-- Exercise passage --
= = = =

Java API

Write and read Mosaic files from Java using Arrow Java (VectorSchemaRoot).

Setup

The Java API lives in the java/ directory and depends on the mosaic_jni native library. Build the native library first:

cargo build --release -p mosaic-jni

Ensure libmosaic_jni.dylib (macOS) or libmosaic_jni.so (Linux) is on java.library.path. The library is loaded automatically via:

System.loadLibrary("mosaic_jni");

Add the Arrow Java dependencies to your pom.xml:

<!-- Arrow BOM for version management -->
<dependencyManagement>
    <dependencies>
        <dependency>
            <groupId>org.apache.arrow</groupId>
            <artifactId>arrow-bom</artifactId>
            <version>15.0.0</version>
            <type>pom</type>
            <scope>import</scope>
        </dependency>
    </dependencies>
</dependencyManagement>

<dependencies>
    <dependency>
        <groupId>org.apache.arrow</groupId>
        <artifactId>arrow-vector</artifactId>
    </dependency>
    <dependency>
        <groupId>org.apache.arrow</groupId>
        <artifactId>arrow-memory-netty</artifactId>
        <scope>runtime</scope>
    </dependency>
    <dependency>
        <groupId>org.apache.arrow</groupId>
        <artifactId>arrow-c-data</artifactId>
    </dependency>
</dependencies>

Writing a File

1. Define an Arrow Schema

import org.apache.arrow.vector.types.pojo.*;
import org.apache.arrow.vector.types.*;

Schema arrowSchema = new Schema(Arrays.asList(
    Field.notNullable("id", new ArrowType.Int(32, true)),
    Field.nullable("name", ArrowType.Utf8.INSTANCE),
    Field.nullable("score", new ArrowType.FloatingPoint(FloatingPointPrecision.DOUBLE)),
    Field.nullable("amount", new ArrowType.Decimal(10, 2, 128)),
    Field.nullable("ts", new ArrowType.Timestamp(TimeUnit.MILLISECOND, null))
));

2. Create Writer and Write Batches

Build Arrow VectorSchemaRoot objects with Arrow Java and pass them directly to write(). Data is transferred via the Arrow C Data Interface for zero-copy interop with the native library:

BufferAllocator allocator = new RootAllocator();

Schema arrowSchema = new Schema(Arrays.asList(
    Field.notNullable("id", new ArrowType.Int(32, true)),
    Field.nullable("name", ArrowType.Utf8.INSTANCE),
    Field.nullable("score", new ArrowType.FloatingPoint(FloatingPointPrecision.DOUBLE))

= = = =

-- Things to do --
- a) In the Mosaic Java API guide, which Arrow BOM version does the pom.xml snippet specify?
- b) Pick up the Mosaic Java API guide at its last line and write the part that follows.

-- Dataset content --
= = = =

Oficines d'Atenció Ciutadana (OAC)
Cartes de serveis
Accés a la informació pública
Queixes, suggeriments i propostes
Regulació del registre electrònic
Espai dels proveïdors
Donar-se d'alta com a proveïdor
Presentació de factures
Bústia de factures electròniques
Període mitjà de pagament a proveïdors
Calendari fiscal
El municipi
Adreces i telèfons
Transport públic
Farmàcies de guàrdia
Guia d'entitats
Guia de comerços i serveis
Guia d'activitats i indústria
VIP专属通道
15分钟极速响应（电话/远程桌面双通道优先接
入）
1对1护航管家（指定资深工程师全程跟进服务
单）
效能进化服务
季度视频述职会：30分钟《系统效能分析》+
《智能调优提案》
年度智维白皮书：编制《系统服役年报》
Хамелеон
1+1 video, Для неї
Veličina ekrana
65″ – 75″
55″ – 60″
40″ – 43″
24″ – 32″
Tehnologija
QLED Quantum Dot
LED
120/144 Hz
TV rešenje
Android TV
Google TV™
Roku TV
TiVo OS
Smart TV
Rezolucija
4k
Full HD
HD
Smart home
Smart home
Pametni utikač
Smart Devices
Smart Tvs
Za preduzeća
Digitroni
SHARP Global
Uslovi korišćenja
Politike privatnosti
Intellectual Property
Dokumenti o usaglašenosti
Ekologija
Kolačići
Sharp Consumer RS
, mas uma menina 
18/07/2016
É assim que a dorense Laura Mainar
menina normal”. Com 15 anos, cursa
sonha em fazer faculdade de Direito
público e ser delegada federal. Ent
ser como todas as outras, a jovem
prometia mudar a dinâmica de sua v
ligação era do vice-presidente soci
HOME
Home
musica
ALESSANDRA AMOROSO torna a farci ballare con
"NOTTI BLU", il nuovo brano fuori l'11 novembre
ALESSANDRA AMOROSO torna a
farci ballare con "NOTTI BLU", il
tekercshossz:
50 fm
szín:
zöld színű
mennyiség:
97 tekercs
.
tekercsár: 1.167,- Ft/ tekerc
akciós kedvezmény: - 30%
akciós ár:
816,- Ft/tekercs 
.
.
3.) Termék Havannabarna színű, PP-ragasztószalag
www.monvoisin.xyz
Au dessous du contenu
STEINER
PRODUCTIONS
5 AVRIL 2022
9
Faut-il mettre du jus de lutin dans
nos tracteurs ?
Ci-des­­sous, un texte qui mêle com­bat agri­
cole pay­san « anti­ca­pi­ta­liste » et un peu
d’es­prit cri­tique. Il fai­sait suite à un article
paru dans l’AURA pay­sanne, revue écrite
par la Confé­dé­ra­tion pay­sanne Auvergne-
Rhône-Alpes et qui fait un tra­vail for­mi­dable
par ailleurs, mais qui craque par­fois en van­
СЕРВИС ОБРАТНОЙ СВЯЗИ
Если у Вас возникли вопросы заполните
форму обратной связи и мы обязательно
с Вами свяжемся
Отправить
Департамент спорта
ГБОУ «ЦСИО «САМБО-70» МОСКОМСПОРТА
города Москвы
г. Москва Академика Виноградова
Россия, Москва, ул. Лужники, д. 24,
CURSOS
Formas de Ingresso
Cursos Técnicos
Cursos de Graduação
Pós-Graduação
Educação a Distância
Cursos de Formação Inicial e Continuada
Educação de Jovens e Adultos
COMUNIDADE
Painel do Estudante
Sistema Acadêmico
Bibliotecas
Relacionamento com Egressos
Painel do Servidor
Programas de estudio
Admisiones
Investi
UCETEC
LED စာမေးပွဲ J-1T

= = = =

-- Answers per task --
- a) 15.0.0

- b)
));

WriterOptions opts = new WriterOptions()
    .numBuckets(2);

ByteArrayOutputStream baos = new ByteArrayOutputStream();
try (MosaicWriter writer = new MosaicWriter(baos, arrowSchema, opts, allocator);
     VectorSchemaRoot root = VectorSchemaRoot.create(arrowSchema, allocator)) {

    IntVector ids = (IntVector) root.getVector("id");
    VarCharVector names = (VarCharVector) root.getVector("name");
    Float8Vector scores = (Float8Vector) root.getVector("score");

    ids.allocateNew(1000);
    names.allocateNew(1000);
    scores.allocateNew(1000);

    for (int i = 0; i < 1000; i++) {
        ids.set(i, i);
        names.setSafe(i, ("user_" + i).getBytes());
        scores.set(i, i * 1.5);
    }
    root.setRowCount(1000);

    writer.write(root);
}

byte[] data = baos.toByteArray();

WriterOptions

OptionDefaultDescription
numBuckets(int)0Number of buckets (0 = auto)
compression(int)ZSTD (1)0 = none, 1 = Zstd
zstdLevel(int)1Zstd compression level
rowGroupMaxSize(long)256 MBMax uncompressed bytes per row group
maxDictTotalBytes(int)32 KBMax dictionary size per column
maxDictEntries(int)255Max distinct values for DICT encoding
statsColumns(String...)(empty)Column names to build min/max stats for filter pushdown
pageSizeThreshold(int)32 KBMin avg column page size to enable paged mode (per-column compression)

Writer Methods

MethodReturnDescription
write(VectorSchemaRoot)voidWrite an Arrow batch (zero-copy via C Data Interface)
estimatedFileSize()longEstimated output file size in bytes (for file rolling)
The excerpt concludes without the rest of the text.